Жизнь пошла ровная и деятельная. У него -- университет, у нее -- курсы. Спектакли, концерты певицы Олениной д'Альгейм, от которых "делалось что-то ужасно потрясающее изнутри". Переписка с Андреем Белым. Прибавились дела и заботы литературные -- хождения по редакциям, рассылка стихов и рецензий по журналам и альманахам. Тут случалось и приятное, и досадное: Брюсов приглашал Блока в нарождавшиеся "Весы", а Перцов сообщал, что в "Новом пути" не хотят печатать его стихов: "Против них существует упорная и обширная оппозиция".
Он много писал в это время, -- "то же и то же опять, милое, единое, вечное в прошедшем, настоящем и будущем". Но это ему только казалось, что "то же и то же". Весь ландшафт его лирики разительно менялся.
Теперь его "мучил" Брюсов. От последней (и, пожалуй, оставшейся лучшей) книги Брюсова "Urbi et Orbi" ("Граду и Миру") он был "вне себя" -- до "горловых спазм", как при чтении Пушкина. Он нашел в этой книге "ряд небывалых откровений, озарений почти гениальных" и стал писать стихи, которые называл "пробрюсованными".
Бесспорно, под влиянием книги Брюсова с ее жанровым разнообразием и резко выдвинутой темой города в его конфликтах, контрастах и противоречиях Блок рассуждал так: "Мне кажется возможным такое возрождение стиха, что все старые жанры от народного до придворного, от фабричной песни до серенады -- воскреснут". И это будет "как реакция на место богословия с одной стороны, вздыхающей усталости -- с другой".
И сразу поворачивал эту мысль на самого себя: "Что же мы-то, желающие жизни? Я лично хочу, сойдя с астрологической башни, выйти потом из розового куста и спуститься в ров непременно в лунную, голубую траву... Трудно будет с моими "восковыми чертами", но тем не менее попробую" (Сергею Соловьеву, 20 декабря 1903 года).
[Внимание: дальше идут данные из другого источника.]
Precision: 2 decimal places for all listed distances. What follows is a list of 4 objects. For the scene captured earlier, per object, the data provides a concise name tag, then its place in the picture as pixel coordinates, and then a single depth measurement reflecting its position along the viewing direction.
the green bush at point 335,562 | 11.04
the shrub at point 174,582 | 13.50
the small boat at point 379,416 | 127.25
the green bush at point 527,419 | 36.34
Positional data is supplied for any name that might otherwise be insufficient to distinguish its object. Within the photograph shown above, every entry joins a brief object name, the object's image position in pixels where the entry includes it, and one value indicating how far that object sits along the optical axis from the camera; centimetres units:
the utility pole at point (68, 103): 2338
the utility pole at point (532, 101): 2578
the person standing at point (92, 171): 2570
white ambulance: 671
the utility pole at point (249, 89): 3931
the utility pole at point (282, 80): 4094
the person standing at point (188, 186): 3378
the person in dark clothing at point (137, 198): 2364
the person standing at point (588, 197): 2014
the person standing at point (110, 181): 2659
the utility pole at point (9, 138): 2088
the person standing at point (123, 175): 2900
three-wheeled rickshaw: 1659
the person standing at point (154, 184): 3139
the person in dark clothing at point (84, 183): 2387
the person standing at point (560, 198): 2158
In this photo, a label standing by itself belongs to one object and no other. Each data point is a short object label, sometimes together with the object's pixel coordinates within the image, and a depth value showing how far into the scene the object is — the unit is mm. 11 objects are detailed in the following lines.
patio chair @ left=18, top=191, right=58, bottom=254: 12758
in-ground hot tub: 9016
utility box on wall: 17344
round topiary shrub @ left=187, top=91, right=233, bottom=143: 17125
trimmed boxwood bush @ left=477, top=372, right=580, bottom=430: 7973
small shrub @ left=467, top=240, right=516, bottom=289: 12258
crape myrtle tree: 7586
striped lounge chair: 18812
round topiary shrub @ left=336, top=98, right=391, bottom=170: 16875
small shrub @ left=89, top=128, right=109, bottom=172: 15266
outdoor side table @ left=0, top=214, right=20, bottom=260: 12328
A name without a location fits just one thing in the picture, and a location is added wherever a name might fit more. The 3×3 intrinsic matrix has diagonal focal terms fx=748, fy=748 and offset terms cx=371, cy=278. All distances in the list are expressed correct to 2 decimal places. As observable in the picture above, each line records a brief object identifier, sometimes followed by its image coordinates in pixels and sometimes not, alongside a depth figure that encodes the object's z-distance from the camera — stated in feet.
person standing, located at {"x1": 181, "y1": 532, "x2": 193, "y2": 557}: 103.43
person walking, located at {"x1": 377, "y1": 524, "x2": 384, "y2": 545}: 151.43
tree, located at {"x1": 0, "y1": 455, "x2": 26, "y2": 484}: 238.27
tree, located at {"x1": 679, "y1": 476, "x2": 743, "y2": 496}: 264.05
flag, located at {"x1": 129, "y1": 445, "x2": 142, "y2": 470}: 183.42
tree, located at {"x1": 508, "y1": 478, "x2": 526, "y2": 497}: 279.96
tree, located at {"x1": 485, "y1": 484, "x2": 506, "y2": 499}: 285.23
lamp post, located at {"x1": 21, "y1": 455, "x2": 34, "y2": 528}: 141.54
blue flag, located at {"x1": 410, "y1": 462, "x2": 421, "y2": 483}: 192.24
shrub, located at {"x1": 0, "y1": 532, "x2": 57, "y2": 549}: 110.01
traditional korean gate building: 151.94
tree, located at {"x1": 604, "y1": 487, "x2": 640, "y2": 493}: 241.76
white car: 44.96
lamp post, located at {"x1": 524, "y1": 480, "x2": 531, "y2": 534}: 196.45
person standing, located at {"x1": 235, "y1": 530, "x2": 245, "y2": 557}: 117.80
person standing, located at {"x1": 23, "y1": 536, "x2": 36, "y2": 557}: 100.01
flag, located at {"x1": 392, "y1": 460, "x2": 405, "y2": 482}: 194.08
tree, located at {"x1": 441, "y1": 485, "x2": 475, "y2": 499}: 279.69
В конце 1903 года были написаны такие новые для Блока вещи, как "Фабрика" (в которой впервые у него появились "измученные спины" нищих и обманутых людей), "Мне гадалка с морщинистым ликом...", "Плачет ребенок...", "Из газет" с его сюжетом, взятым из хроники городских происшествий.
Сергей Соловьев, навестивший Блока в ноябре, подметил в нем перемену: "Тогда уже он показался мне не таким, каким я ожидал его встретить после августа. Прощаясь с ним в Шахматове, я усиленно советовал ему заняться чтением "Истории теократии". Но вместо этого нашел у него на столе "Будем как солнце" и "Только Любовь" Бальмонта. В новых его стихах уже не было ничего похожего на "конец всеведущей гордыне", "ангельские крылья" и "леса лилий". Вместо этого появилось:
В роще хохочет под круглым горбом
Кто-то косматый, кривой и рогатый".
Таким -- по существу уже изменившимся, но самому себе еще не отдавшим отчета в том, что в нем изменилось, -- Блок с женой поехал в Москву.